Management is therefore confident that the company can afford its £594m offer for GoCo, which values the target company's shares at 136p, or a 23.6 per cent premium to the closing price the day before the deal was announced.
In Future’s view, the addition of GoCo’s expertise in price comparison and proprietary technology, combined with their ‘intent driven’ content, should help them to meet consumer demand for better-informed purchasing decisions. The acquisition also raises questions about the longevity of the company's current revenue model - digital advertising is a highly competitive market which is dominated by Facebook and Google. Even DMGT (DMGT) - owners of the hugely popular Mail Online - has struggled to drive significant revenue growth from online advertising. In a week that the Investors Chronicle has learned that IG Group (IG) is cutting its marketing team, the outlook for online ad sales is murkier than ever, Future's expansion therefore looks very sensible.
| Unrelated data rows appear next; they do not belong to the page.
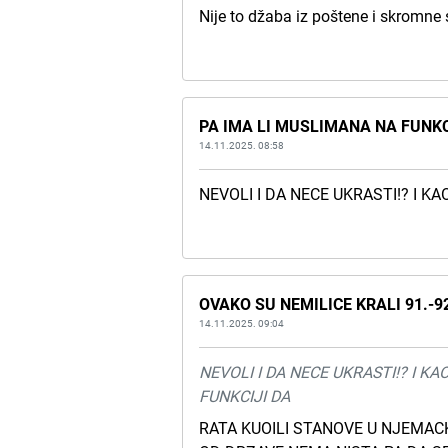
Nije to džaba iz poštene i skromne 
PA IMA LI MUSLIMANA NA FUNKC
14.11.2025. 08:58
NEVOLI I DA NECE UKRASTI!? I 
OVAKO SU NEMILICE KRALI 91.-92
14.11.2025. 09:04
NEVOLI I DA NECE UKRASTI!? I K
FUNKCIJI DA
RATA KUOILI STANOVE U NJEMAC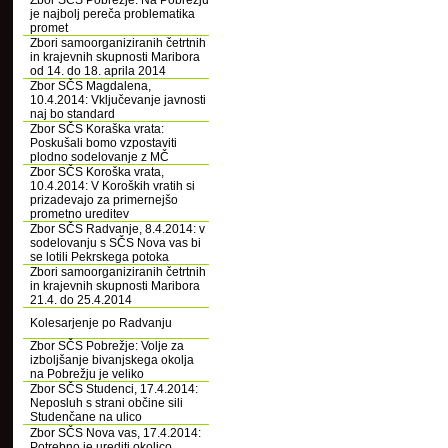
Zbor SČS Pobrežje: Na Pobrežju
je najbolj pereča problematika
promet
Zbori samoorganiziranih četrtnih
in krajevnih skupnosti Maribora
od 14. do 18. aprila 2014
Zbor SČS Magdalena,
10.4.2014: Vključevanje javnosti
naj bo standard
Zbor SČS Koraška vrata:
Poskušali bomo vzpostaviti
plodno sodelovanje z MČ
Zbor SČS Koroška vrata,
10.4.2014: V Koroških vratih si
prizadevajo za primernejšo
prometno ureditev
Zbor SČS Radvanje, 8.4.2014: v
sodelovanju s SČS Nova vas bi
se lotili Pekrskega potoka
Zbori samoorganiziranih četrtnih
in krajevnih skupnosti Maribora
21.4. do 25.4.2014
Kolesarjenje po Radvanju
Zbor SČS Pobrežje: Volje za
izboljšanje bivanjskega okolja
na Pobrežju je veliko
Zbor SČS Studenci, 17.4.2014:
Neposluh s strani občine sili
Studenčane na ulico
Zbor SČS Nova vas, 17.4.2014:
Potrebno je urediti okolico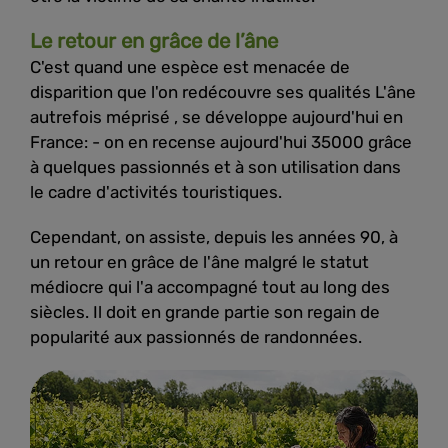
Le retour en grâce de l’âne
C'est quand une espèce est menacée de
disparition que l'on redécouvre ses qualités L'âne
autrefois méprisé , se développe aujourd'hui en
France: - on en recense aujourd'hui 35000 grâce
à quelques passionnés et à son utilisation dans
le cadre d'activités touristiques.
Cependant, on assiste, depuis les années 90, à
un retour en grâce de l'âne malgré le statut
médiocre qui l'a accompagné tout au long des
siècles. Il doit en grande partie son regain de
popularité aux passionnés de randonnées.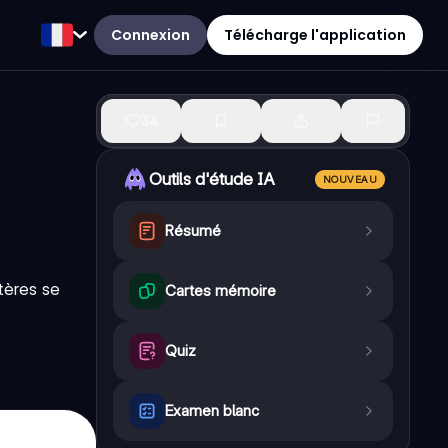
Connexion
Télécharge l'application
34
Outils d'étude IA
NOUVEAU
Résumé
tères se
Cartes mémoire
Quiz
Examen blanc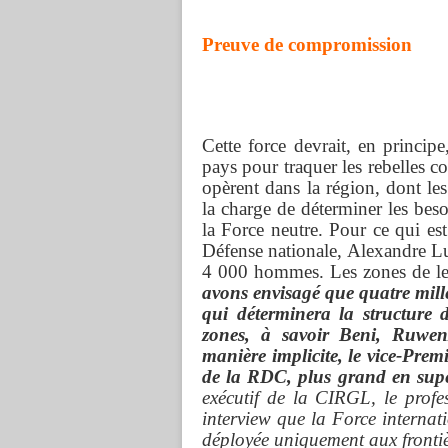
Preuve de compromission
Cette force devrait, en principe
pays pour traquer les rebelles c
opèrent dans la région, dont le
la charge de déterminer les beso
la Force neutre. Pour ce qui es
Défense nationale, Alexandre Lu
4 000 hommes. Les zones de leu
avons envisagé que quatre mill
qui déterminera la structure d
zones, à savoir Beni, Ruwenz
manière implicite, le vice-Pre
de la RDC, plus grand en supe
exécutif de la CIRGL, le pro
interview que la Force internat
déployée uniquement aux fronti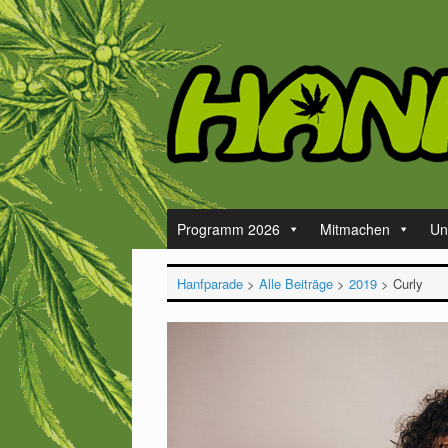
Zum
Inhalt
springen
Programm 2026
Mitmachen
Un
Hanfparade
>
Alle Beiträge
>
2019
>
Curly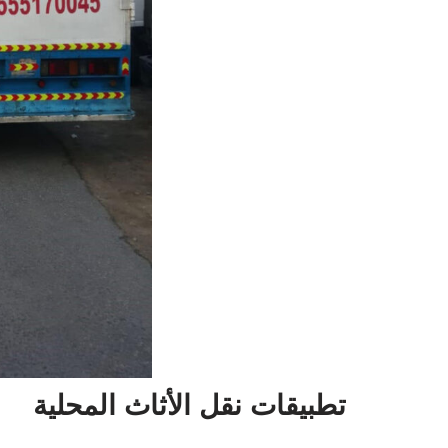
تطبيقات نقل الأثاث المحلية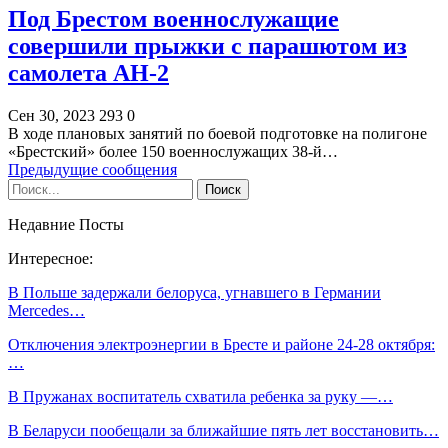
Под Брестом военнослужащие
совершили прыжки с парашютом из
самолета АН-2
Сен 30, 2023
293
0
В ходе плановых занятий по боевой подготовке на полигоне
«Брестский» более 150 военнослужащих 38-й…
Предыдущие сообщения
Недавние Посты
Интересное:
В Польше задержали белоруса, угнавшего в Германии
Mercedes…
Отключения электроэнергии в Бресте и районе 24-28 октября:
…
В Пружанах воспитатель схватила ребенка за руку —…
В Беларуси пообещали за ближайшие пять лет восстановить…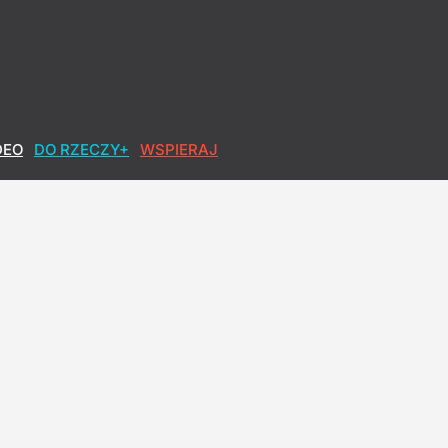
DEO
DO RZECZY+
WSPIERAJ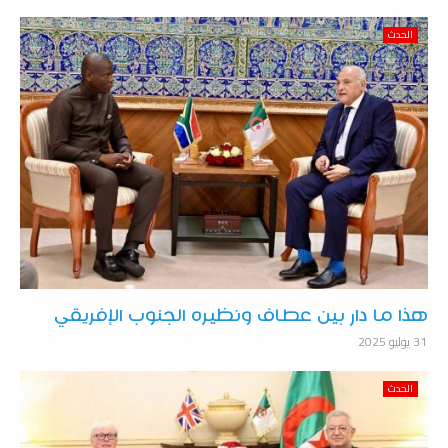
الحدث
هذا ما دار بين عطاف ونظيره الجنوب الإفريقي
31 يوليو 2025
الحدث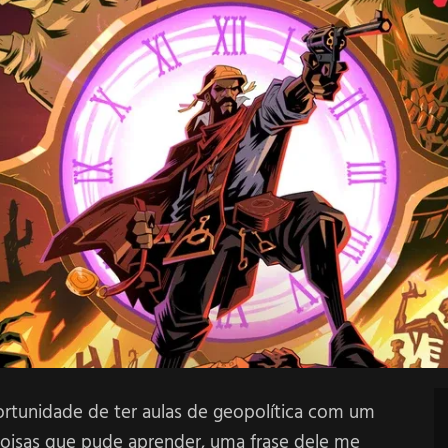
ortunidade de ter aulas de geopolítica com um
coisas que pude aprender, uma frase dele me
But Future is not offering a particularly generous premium to GoCo shareholders - especially given that the price comparison group has had a good year on its own. Its new automatic switching service, AutoSave, more than doubled its customer base in the nine months ended in September, which boosted overall revenues 13 per cent to £131m.
With the potential of this long-term growth driver in mind, there might be some hesitation among shareholders to accept Future’s offer. Indeed, given the recent talk of consolidation in the price comparison market (spurred by reports that Admiral Group (ADM) was considering selling its Confused.com unit), it is possible that a competing offer could land from bigger industry peers. But analysts at broker Jefferies suggest that the Competiton and Markets Authority (CMA) has previously made it clear that it views UK price comparison as an effective market, which introduces some level of risk to the bid. Still, Future would make a reliable enough parent to GoCo, and the price comparison website would certainly strengthen the group’s own online proposition. Await documents.